The majority of the picture focuses on the three teens and their developing powers. They determine that their powers “works like a muscle” and they can tell they are getting stronger the more they use them. This leads to the obvious “we need a set of rules” (think Spider-man’s “with great power comes great responsibility”). They begin developing their own ideas about how to use their new abilities which leads to several disagreements and eventually bigger problems. You’ll see it all coming well before the ending, but that’s not to say there aren’t some good scenes in the build-up. There were some fun moments just watching the teens act like kids with a new super-powered toy. They responded exactly how you would expect them to – silly, playful, immature, and irresponsible. But they also fall into some of the overused and uninteresting teen movie stereotypes that I found disappointing.

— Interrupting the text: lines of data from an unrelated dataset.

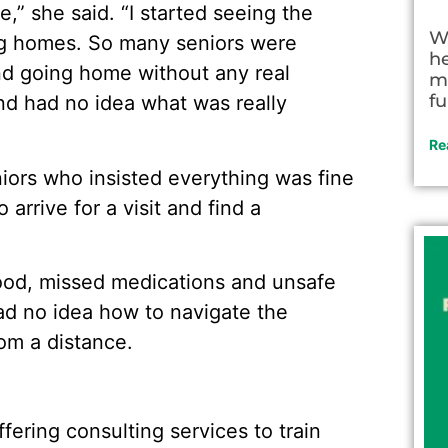
e,” she said. “I started seeing the
W
ing homes. So many seniors were
h
nd going home without any real
m
fu
and had no idea what was really
Re
ors who insisted everything was fine
 arrive for a visit and find a
ood, missed medications and unsafe
had no idea how to navigate the
rom a distance.
ffering consulting services to train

The idea to show this from the perspective of a video camera worked for a time but after a while I was feeling that I had seen this all before. It wasn’t fresh or innovative. And in the third act of the film, the video camera perspective seems to just drop for a few shots then come back. Not sure if it was an oversight, but I found myself trying to figure out which camera perspective I was seeing before eventually saying “forget it”. But the ending action sequence is wild and quite impressive. Downtown Seattle is the location for the massive explosions, flipping cars, and shattered skyscrapers. It’s so good that it almost makes up for the film’s earlier problems.
“Chronicle” was built off of a good idea, but its one thread of originality isn’t enough to support the entire film. First time director and co-writer Josh Trank does some interesting things with his camera, but it’s mostly lost by his decision to use the hand-held perspective and video documentary approach, an approach that’s been done many times before. There are some good lines in the picture and the final action sequence is fantastic. It’s just a shame that this “fresh” look at super-powers features so many things we’ve seen before.